> [Exercise instructions]: Count the lines in the items below that contain the string "July", matching case exactly, and reply with the number alone.

Task data: Begin

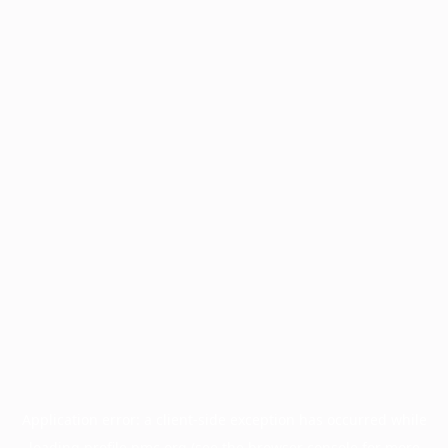
Application error: a
client
-side exception has occurred while
loading
profile.pmc.org
(see the
browser console
for more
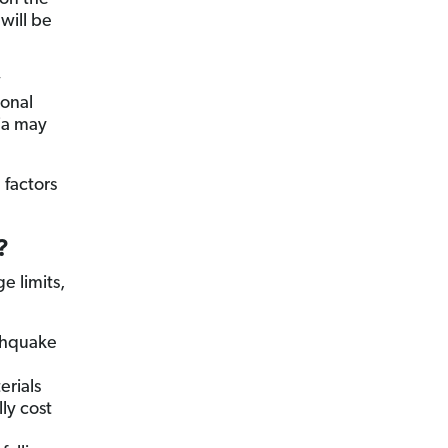
will be
w
ional
nia may
 factors
?
e limits,
rthquake
rials
ly cost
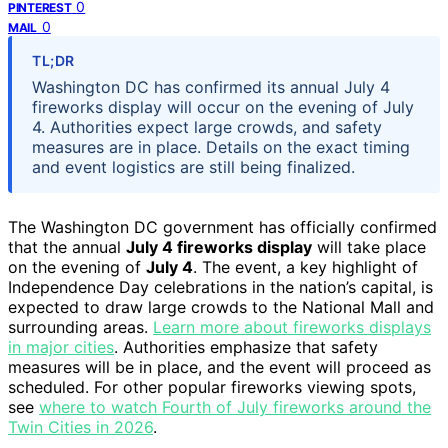
0
PINTEREST
0
MAIL
TL;DR
Washington DC has confirmed its annual July 4
fireworks display will occur on the evening of July
4. Authorities expect large crowds, and safety
measures are in place. Details on the exact timing
and event logistics are still being finalized.
The Washington DC government has officially confirmed
that the annual
July 4 fireworks display
will take place
on the evening of
July 4
. The event, a key highlight of
Independence Day celebrations in the nation’s capital, is
expected to draw large crowds to the National Mall and
surrounding areas.
Learn more about fireworks displays
in major cities
. Authorities emphasize that safety
measures will be in place, and the event will proceed as
scheduled. For other popular fireworks viewing spots,
see
where to watch Fourth of July fireworks around the
Twin Cities in 2026
.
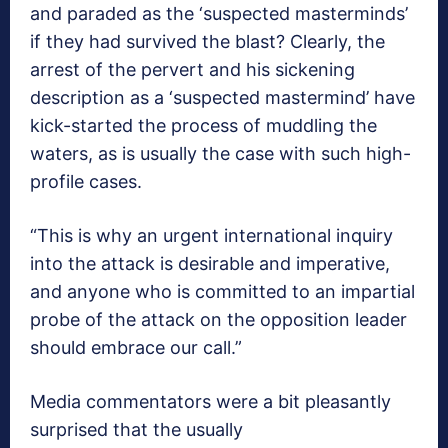
and paraded as the ‘suspected masterminds’
if they had survived the blast? Clearly, the
arrest of the pervert and his sickening
description as a ‘suspected mastermind’ have
kick-started the process of muddling the
waters, as is usually the case with such high-
profile cases.
“This is why an urgent international inquiry
into the attack is desirable and imperative,
and anyone who is committed to an impartial
probe of the attack on the opposition leader
should embrace our call.”
Media commentators were a bit pleasantly
surprised that the usually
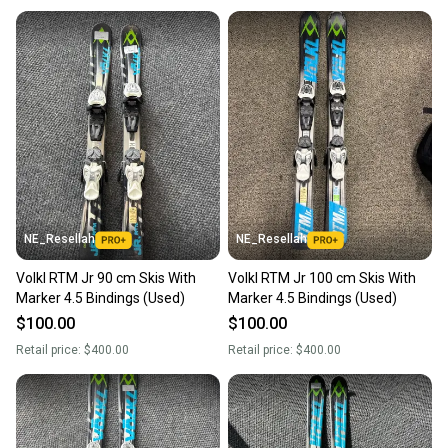
NE_Resellah
NE_Resellah
Volkl RTM Jr 90 cm Skis With
Volkl RTM Jr 100 cm Skis With
Marker 4.5 Bindings (Used)
Marker 4.5 Bindings (Used)
$100.00
$100.00
Retail price:
$400.00
Retail price:
$400.00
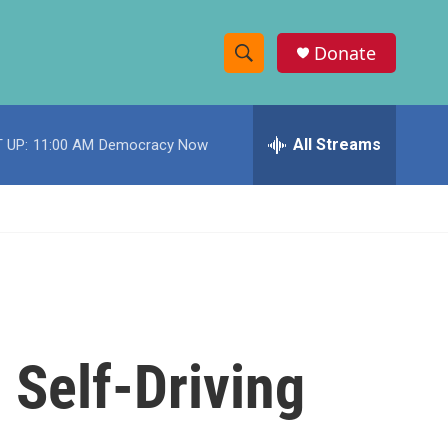
Donate
S
S
e
h
a
r
All Streams
 UP:
11:00 AM
Democracy Now
o
c
h
w
Q
u
S
e
r
e
y
a
r
) Self-Driving
c
h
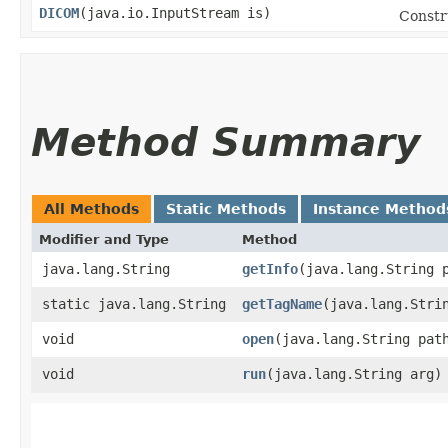
DICOM
​(java.io.InputStream is)
Constr
Method Summary
All Methods
Static Methods
Instance Method
Modifier and Type
Method
java.lang.String
getInfo
​(java.lang.String 
static java.lang.String
getTagName
​(java.lang.Stri
void
open
​(java.lang.String pat
void
run
​(java.lang.String arg)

Task data: End

> [Answer for the task]: 5